Specifically one of the effects is that they get an Unreliable Airspeed Indication, and run that checklist. That checklists memory items include maintaining the current flap configuration (in this case, flaps up).

The Boeing/FAA directive does not instruct them to deviate from this and extend flaps. They have a checklist memory item instructing them to in fact do the exact opposite, and not touch flaps.

You're correct that the AD and runaway trim procedure does not instruct them to extend flaps. What I was addressing was the statement upthread that "Flaps out supposedly would have kept MCAS off but the pilots weren't expected to know that."

If I'm a 737 MAX pilot, after the Lion Air crash I'm learning absolutely everything I can about MCAS. And from information Boeing provided I would learn that it operates with autopilot off, flaps up, at high indicated AoA.

You mention unreliable airspeed, that was actually their first problem. Flaps were extended at that point, as according to the narrative they were not retracted until after the AoA disagree, stick shaker, and airspeed disagree. In fact it almost reads like they were intending to continue the flight, engage autopilot, and climb to 32,000 ft with the stick shaker going the whole time. That seems very odd to me.

>If I'm a 737 MAX pilot, after the Lion Air crash I'm learning absolutely everything I can about MCAS. And from information Boeing provided I would learn that it operates with autopilot off, flaps up, at high indicated AoA.

And in a crisis situation you skip the checklists and think fast and apply your instincts because you read something on a forum? Sure if you have a lot of time you can try thinking but this is not debugging a bug where you have hours to observe the issue, try different inputs, observe again, Google some questions etc..

We don't want pilots to be creative. Air safety is so good because pilots learn memory items and checklists and actually follow them instead of making stuff up.

If the checklist doesn't mention flaps and the plane crashes if you keep the flaps up, that's on Boeing.

Interesting, that when they turned the electric trim back on, they only momentarily blipped the switches to trim up, and the stabilizer did move. Then five seconds later MCAS pitched down again and it was over.

Wonder why didn't they trim up more when they turned the electric trim back on. On the surface it appears that was their last chance to salvage the situation.

That's what I think is most interesting. Given the position they found themselves in, going against the directive from Boeing to leave the trim cutout for the duration of the flight, means they were desperate to get the trim back up.

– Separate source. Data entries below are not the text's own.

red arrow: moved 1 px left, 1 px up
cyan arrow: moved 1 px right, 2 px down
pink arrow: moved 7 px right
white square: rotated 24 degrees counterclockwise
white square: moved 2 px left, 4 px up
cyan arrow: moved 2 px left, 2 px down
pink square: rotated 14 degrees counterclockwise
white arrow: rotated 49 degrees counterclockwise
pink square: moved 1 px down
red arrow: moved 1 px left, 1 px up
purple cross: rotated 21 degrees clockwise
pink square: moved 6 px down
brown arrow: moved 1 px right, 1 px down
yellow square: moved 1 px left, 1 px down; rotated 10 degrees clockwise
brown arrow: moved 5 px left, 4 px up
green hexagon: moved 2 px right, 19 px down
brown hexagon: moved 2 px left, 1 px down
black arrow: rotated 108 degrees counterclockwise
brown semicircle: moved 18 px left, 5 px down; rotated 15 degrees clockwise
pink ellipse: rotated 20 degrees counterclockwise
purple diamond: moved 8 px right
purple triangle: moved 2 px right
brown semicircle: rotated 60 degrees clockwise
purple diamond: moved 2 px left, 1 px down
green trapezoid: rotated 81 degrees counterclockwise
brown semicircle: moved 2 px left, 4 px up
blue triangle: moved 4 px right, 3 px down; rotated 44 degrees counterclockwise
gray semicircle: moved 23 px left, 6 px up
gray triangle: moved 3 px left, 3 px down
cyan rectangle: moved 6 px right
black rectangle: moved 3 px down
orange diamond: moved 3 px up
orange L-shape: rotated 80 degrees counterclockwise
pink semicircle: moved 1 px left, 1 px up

So why did they not immediately make use of the reenabled electric trim control to counteract MCAS for as long as it took? They had kept the plane flying up until reenabling the electric trim, but that one action pushed it over the edge and could not be reversed? Confusing.

They made two small trim up commands. But looking at the flight data graph, the stablizer on the bearly moves. The motor was probably stugling against the aerodynamic forces too.

Prehaps they didn't think it moved at all and decided they stablizer was jammed. 5 seconds later, MCAS commands down and because that's in the same direction as the aerodynamic forces it moved a lot easier.

They are also pulling with all their might on the yoke and have been for several minutes. At this point probably fighting fatigue or even getting close to muscle failure (how many pounds of force for how long?) and starting to question their sanity.

Yeah, from my computer screen I can wonder why they didn’t sit on that ANU switch hard and long. But in that cockpit Boeing had already sealed their fate.

tl; dr: the false positive rate is too high.